При первом же появлении на балу Шаховская была замечена. Портрета ее не сохранилось, но Тургенев в «Первой любви» подробно описывает не ее, а скорее ту своеобычную женскую повадку, когда черты лица особого значения не имеют.
Через год после смерти Сергея Николаевича Шаховская вышла замуж за некоего Владимирова.
Что же было с ней дальше? Об этом Тургенев рассказал в «Первой любви». Как-то раз он случайно встретил в Петербурге прежнего знакомого. Разговорились. Тот напомнил ему о днях, когда молодежь Нескучного сада собиралась у прелестной княжны.
Из его слов стало ясно, что она вышла замуж.
«Что за человек ее муж? — спросил я.
— Прекрасный малый, с состоянием. Сослуживец мой московский.
Вы понимаете — после той истории… вам это все должно быть хорошо известно… ей нелегко было составить себе партию; были последствия… но с ее умом все возможно. Ступайте к ней: она вам будет очень рада. Она еще похорошела».
Через пару недель ему удалось преодолеть волнение и робость. Когда же он вошел в гостиницу «Демут» и спросил госпожу Владимирову, то «узнал, что она четыре дня тому назад умерла почти внезапно от родов».

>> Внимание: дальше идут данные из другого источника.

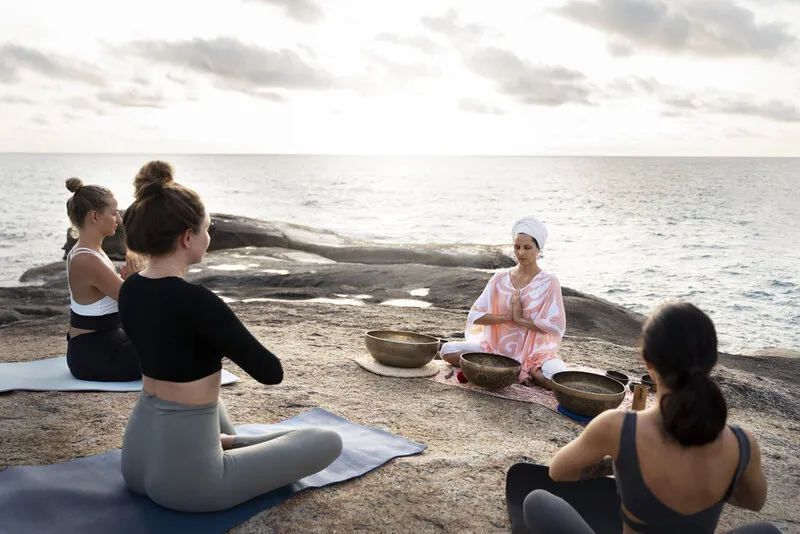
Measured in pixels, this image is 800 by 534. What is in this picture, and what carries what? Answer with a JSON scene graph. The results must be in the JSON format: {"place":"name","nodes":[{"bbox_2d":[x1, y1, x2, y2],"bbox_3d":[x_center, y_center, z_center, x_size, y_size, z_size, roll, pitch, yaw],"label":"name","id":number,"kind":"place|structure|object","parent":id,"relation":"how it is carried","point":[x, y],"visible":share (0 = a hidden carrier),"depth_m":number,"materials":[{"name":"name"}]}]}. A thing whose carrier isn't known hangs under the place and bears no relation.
{"place":"outdoors","nodes":[
{"label":"outdoors","id":0,"kind":"place"},
{"bbox_2d":[0,42,104,85],"label":"cloud","id":1,"kind":"structure","parent":0,"point":[47,64],"materials":[{"name":"grey"}]},
{"bbox_2d":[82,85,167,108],"label":"cloud","id":2,"kind":"structure","parent":0,"point":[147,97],"materials":[{"name":"white"}]},
{"bbox_2d":[121,35,340,90],"label":"cloud","id":3,"kind":"structure","parent":0,"point":[246,53],"materials":[{"name":"grey"}]},
{"bbox_2d":[245,0,322,21],"label":"cloud","id":4,"kind":"structure","parent":0,"point":[296,8],"materials":[{"name":"grey"}]},
{"bbox_2d":[0,155,798,355],"label":"sea","id":5,"kind":"structure","parent":0,"point":[666,162],"materials":[{"name":"liquid"}]},
{"bbox_2d":[0,258,798,533],"label":"rocky ground","id":6,"kind":"structure","parent":0,"point":[393,467],"materials":[{"name":"brown stone"}]},
{"bbox_2d":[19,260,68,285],"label":"rock","id":7,"kind":"object","parent":6,"relation":"on","point":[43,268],"visible":0.36,"depth_m":11.40,"materials":[{"name":"grey stone"}]},
{"bbox_2d":[0,358,239,392],"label":"yoga mat","id":8,"kind":"object","parent":6,"relation":"on","point":[19,386],"visible":0.53,"depth_m":3.78,"materials":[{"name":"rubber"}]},
{"bbox_2d":[64,176,142,378],"bbox_3d":[-1.853,0.051,4.006,0.707,1.229,0.838,1,10,0],"label":"woman","id":9,"kind":"object","parent":8,"relation":"on","point":[96,346],"visible":0.78,"depth_m":3.84},
{"bbox_2d":[0,408,424,533],"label":"yoga mat","id":10,"kind":"object","parent":6,"relation":"on","point":[18,474],"visible":0.76,"depth_m":2.39,"materials":[{"name":"blue rubber"}]},
{"bbox_2d":[116,161,344,512],"bbox_3d":[-0.736,0.241,2.533,0.989,1.322,0.841,8,13,37],"label":"woman","id":11,"kind":"object","parent":10,"relation":"on","point":[282,444],"visible":0.97,"depth_m":2.32},
{"bbox_2d":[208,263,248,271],"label":"puddle","id":12,"kind":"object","parent":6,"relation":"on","point":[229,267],"visible":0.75,"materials":[{"name":"white liquid"}]},
{"bbox_2d":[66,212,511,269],"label":"rock","id":13,"kind":"object","parent":6,"relation":"on","point":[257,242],"visible":0.47,"depth_m":13.76,"materials":[{"name":"stone"}]},
{"bbox_2d":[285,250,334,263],"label":"puddle","id":14,"kind":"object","parent":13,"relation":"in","point":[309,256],"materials":[{"name":"white liquid"}]},
{"bbox_2d":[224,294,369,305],"label":"puddle","id":15,"kind":"object","parent":6,"relation":"on","point":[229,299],"visible":0.5,"materials":[{"name":"liquid"}]},
{"bbox_2d":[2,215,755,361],"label":"rock outcrop","id":16,"kind":"object","parent":6,"relation":"on","point":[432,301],"visible":0.42,"materials":[{"name":"brown stone"}]},
{"bbox_2d":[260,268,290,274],"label":"puddle","id":17,"kind":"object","parent":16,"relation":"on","point":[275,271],"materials":[{"name":"white liquid"}]},
{"bbox_2d":[350,354,442,378],"bbox_3d":[-0.009,0.660,4.238,0.617,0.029,0.578,4,11,20],"label":"woven mat","id":18,"kind":"object","parent":6,"relation":"on","point":[398,369],"visible":0.77,"depth_m":4.11,"materials":[{"name":"beige wicker"}]},
{"bbox_2d":[363,330,440,367],"bbox_3d":[0.009,0.559,4.233,0.522,0.165,0.479,2,10,10],"label":"brass bowl","id":19,"kind":"object","parent":18,"relation":"on","point":[403,354],"visible":0.99,"depth_m":4.11,"materials":[{"name":"metal"}]},
{"bbox_2d":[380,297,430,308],"label":"puddle","id":20,"kind":"object","parent":6,"relation":"in","point":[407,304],"visible":0.72,"materials":[{"name":"liquid"}]},
{"bbox_2d":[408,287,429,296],"label":"puddle","id":21,"kind":"object","parent":6,"relation":"on","point":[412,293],"visible":0.8,"materials":[{"name":"liquid"}]},
{"bbox_2d":[426,362,650,419],"bbox_3d":[0.910,0.778,4.093,1.700,0.037,1.381,1,10,0],"label":"pink blanket","id":22,"kind":"object","parent":6,"relation":"on","point":[508,389],"visible":0.31,"depth_m":3.97,"materials":[{"name":"pink fabric"}]},
{"bbox_2d":[456,369,468,383],"bbox_3d":[0.413,0.703,4.027,0.098,0.088,0.101,1,10,0],"label":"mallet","id":23,"kind":"object","parent":22,"relation":"on","point":[464,380],"visible":0.63,"depth_m":4.00,"materials":[{"name":"red"}]},
{"bbox_2d":[458,352,522,389],"bbox_3d":[0.561,0.667,3.918,0.388,0.170,0.397,1,10,0],"label":"bowl","id":24,"kind":"object","parent":22,"relation":"on","point":[490,383],"visible":0.99,"depth_m":3.84,"materials":[{"name":"brown metal"}]},
{"bbox_2d":[439,218,568,389],"bbox_3d":[0.809,0.230,4.409,0.980,1.112,0.812,8,12,37],"label":"woman","id":25,"kind":"object","parent":22,"relation":"on","point":[529,273],"visible":0.89,"depth_m":4.26},
{"bbox_2d":[557,404,594,421],"bbox_3d":[1.028,0.795,3.434,0.308,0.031,0.289,1,10,0],"label":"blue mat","id":26,"kind":"object","parent":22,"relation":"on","point":[573,414],"visible":0.35,"depth_m":3.38,"materials":[{"name":"blue fabric"}]},
{"bbox_2d":[550,370,626,415],"bbox_3d":[1.067,0.733,3.558,0.417,0.161,0.427,1,10,0],"label":"bowl","id":27,"kind":"object","parent":22,"relation":"on","point":[578,396],"visible":0.98,"depth_m":3.50,"materials":[{"name":"metal"}]},
{"bbox_2d":[605,370,629,384],"bbox_3d":[1.380,0.717,3.964,0.157,0.068,0.162,1,10,0],"label":"bowl","id":28,"kind":"object","parent":22,"relation":"on","point":[619,375],"visible":0.82,"depth_m":3.98,"materials":[{"name":"ceramic"}]},
{"bbox_2d":[631,383,648,411],"bbox_3d":[1.331,0.732,3.458,0.082,0.147,0.087,1,10,0],"label":"wooden cup","id":29,"kind":"object","parent":22,"relation":"on","point":[639,389],"visible":0.91,"depth_m":3.43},
{"bbox_2d":[638,374,656,392],"bbox_3d":[1.593,0.747,3.953,0.150,0.077,0.159,1,10,0],"label":"bowl","id":30,"kind":"object","parent":22,"relation":"on","point":[645,377],"visible":0.66,"depth_m":3.93,"materials":[{"name":"brown"}]},
{"bbox_2d":[505,462,620,533],"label":"black mat","id":31,"kind":"object","parent":6,"relation":"on","point":[511,475],"visible":0.71,"depth_m":2.40,"materials":[{"name":"black rubber"}]},
{"bbox_2d":[523,302,778,533],"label":"woman","id":32,"kind":"object","parent":31,"relation":"on","point":[745,460],"visible":1,"depth_m":1.86},
{"bbox_2d":[0,0,799,155],"label":"sky","id":33,"kind":"structure","parent":0,"point":[69,148],"materials":[{"name":"white"}]},
{"bbox_2d":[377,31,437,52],"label":"cloud","id":34,"kind":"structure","parent":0,"point":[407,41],"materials":[{"name":"grey"}]},
{"bbox_2d":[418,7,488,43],"label":"cloud","id":35,"kind":"structure","parent":0,"point":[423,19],"materials":[{"name":"white"}]},
{"bbox_2d":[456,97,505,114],"label":"cloud","id":36,"kind":"structure","parent":0,"point":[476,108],"materials":[{"name":"white"}]},
{"bbox_2d":[463,46,595,106],"label":"cloud","id":37,"kind":"structure","parent":0,"point":[558,75],"materials":[{"name":"grey"}]},
{"bbox_2d":[553,0,798,57],"label":"cloud","id":38,"kind":"structure","parent":0,"point":[650,10],"materials":[{"name":"grey"}]},
{"bbox_2d":[655,88,799,121],"label":"cloud","id":39,"kind":"structure","parent":0,"point":[750,108],"materials":[{"name":"grey"}]}
]}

Тургенев писал: «Меня как будто что-то в сердце толкнуло. Мысль, что я мог ее увидеть и не увидел и не увижу ее никогда — эта горькая мысль впилась в меня со всею силою неотразимого упрека. „Умерла!“ — повторил я, тупо глядя на швейцара, тихо выбрался на улицу и пошел, не зная сам куда. Все прошедшее разом всплыло и встало передо мною. И вот чем разрешилась, вот к чему, спеша и волнуясь, стремилась эта молодая, горячая, блистательная жизнь! Я это думал, я воображал себе эти дорогие черты, эти глаза, эти кудри — в тесном ящике, в сырой подземной тьме…»

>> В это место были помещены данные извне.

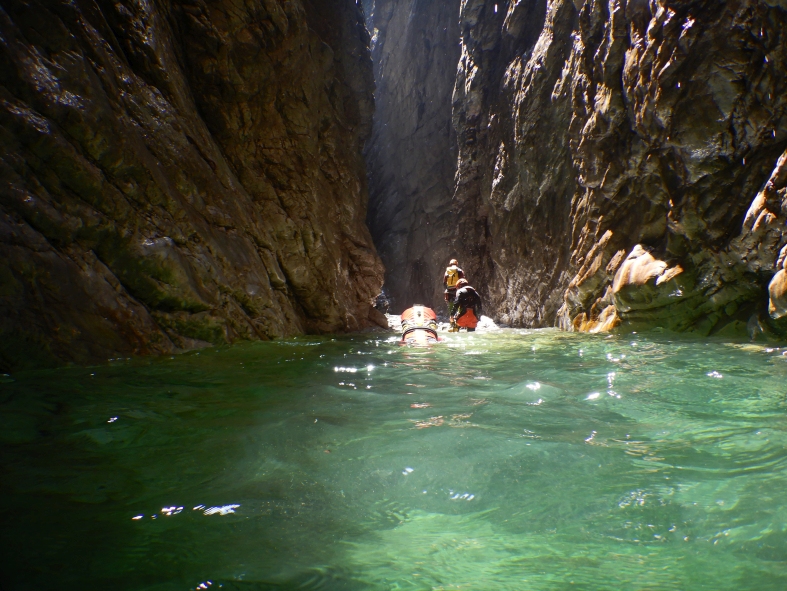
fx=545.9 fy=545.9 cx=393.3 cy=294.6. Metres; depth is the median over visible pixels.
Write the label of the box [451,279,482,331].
person
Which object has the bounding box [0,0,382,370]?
rock wall
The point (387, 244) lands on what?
rock wall
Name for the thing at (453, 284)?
backpack
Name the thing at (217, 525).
water
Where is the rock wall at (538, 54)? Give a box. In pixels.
[450,0,786,336]
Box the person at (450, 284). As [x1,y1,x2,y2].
[443,258,463,324]
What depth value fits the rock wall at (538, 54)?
10.91 m
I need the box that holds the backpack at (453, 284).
[444,264,460,289]
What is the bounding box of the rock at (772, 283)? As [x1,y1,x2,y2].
[740,148,786,335]
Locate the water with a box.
[0,324,785,590]
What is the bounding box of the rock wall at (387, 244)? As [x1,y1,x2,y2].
[365,0,462,314]
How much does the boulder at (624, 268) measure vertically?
1.508 m
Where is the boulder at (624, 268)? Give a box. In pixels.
[609,243,686,330]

Княжну Шаховскую, которой не исполнилось и двадцати, похоронили на Волковом кладбище. На утраченном ныне надгробии значилось, что в замужестве она была «9 месяцев и 11 дней».
Имелась здесь и эпитафия:
Мой друг, как ужасно, как сладко любить!Весь мир так прекрасен, как лик совершенства.
Неизвестно, принадлежали эти стихи княжне или кому другому.

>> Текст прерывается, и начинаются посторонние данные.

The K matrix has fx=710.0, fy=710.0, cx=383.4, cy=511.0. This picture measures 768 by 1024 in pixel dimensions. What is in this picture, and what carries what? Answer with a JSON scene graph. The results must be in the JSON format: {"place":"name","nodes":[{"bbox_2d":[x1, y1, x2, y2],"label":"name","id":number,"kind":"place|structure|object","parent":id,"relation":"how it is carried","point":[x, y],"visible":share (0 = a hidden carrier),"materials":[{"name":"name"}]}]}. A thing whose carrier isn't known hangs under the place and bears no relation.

По какому-то неисповедимому велению судьбы героиня «Первой любви» покоится рядом с могилой человека, спасшего от забвения ее странный, зыбкий образ, — Ивана Сергеевича Тургенева.
* * *В дневниках Варвары Петровны есть записи, куда более важные для понимания ее внутреннего мира. Они свидетельствуют о том, каким огромным моральным грузом стало для нее рождение незаконного ребенка.
Вера в нерасторжимость брачных уз все еще владела ею. Под грузом раздражения и обид на мужа продолжала жить любовь к нему, мертвому. За долгие годы супружества она не растратила и малой толики этого чувства. Теперь, задним числом, она оправдывала его злосчастную связь с Шаховской: эти «пиетки», как она презрительно называла поэтесс, и других уморят, и сами умрут.
И чем больше убеждала она себя в этом, тем сильнее пригибало ее к земле сознание собственной вины — рождение внебрачного ребенка. В глазах Варвары Петровны ее «прелюбодейство» вырастало в грех незамолимый — ни перед Богом, ни перед мужем. Его неверности касались его самого. У нее же имелся собственный счет к себе. Умея жестко судить других, она и к себе была безжалостна. Ее терзала мысль, что не только она, но и Варя, «дитя греха», будет наказана.
И, презирая людской суд, она обращалась к Той, в милость которой единственно верила:
«Пресвятая Дева! К Тебе, к Тебе одной осмеливаюсь вознести свои молитвы. Тебе известно несчастье ее рождения, о Мария, но Твое святое участие не станет от этого менее нежным и воспрощающим, вина матери не будет вменена ребенку, и в Твоей неистощимой кротости Ты решишь, что угрызения совести виновной женщины, могут заслужить ее прощение.
До того как Ты была призвана в небесную обитель, Ты жила на земле, Ты знаешь нашу жизнь, наши горести, Твое сердце истерзано кровавыми ранами, Ты одна перестрадала муки, уготованные для всех женщин на земле. Услышь меня, Мария!»
* * *Всем терзаниям рано или поздно приходит конец. Смерть мужа, прежние обиды, все тяжелое, что было связано с супружеством, отходило в прошлое, вытеснялось новыми, куда более приятными впечатлениями.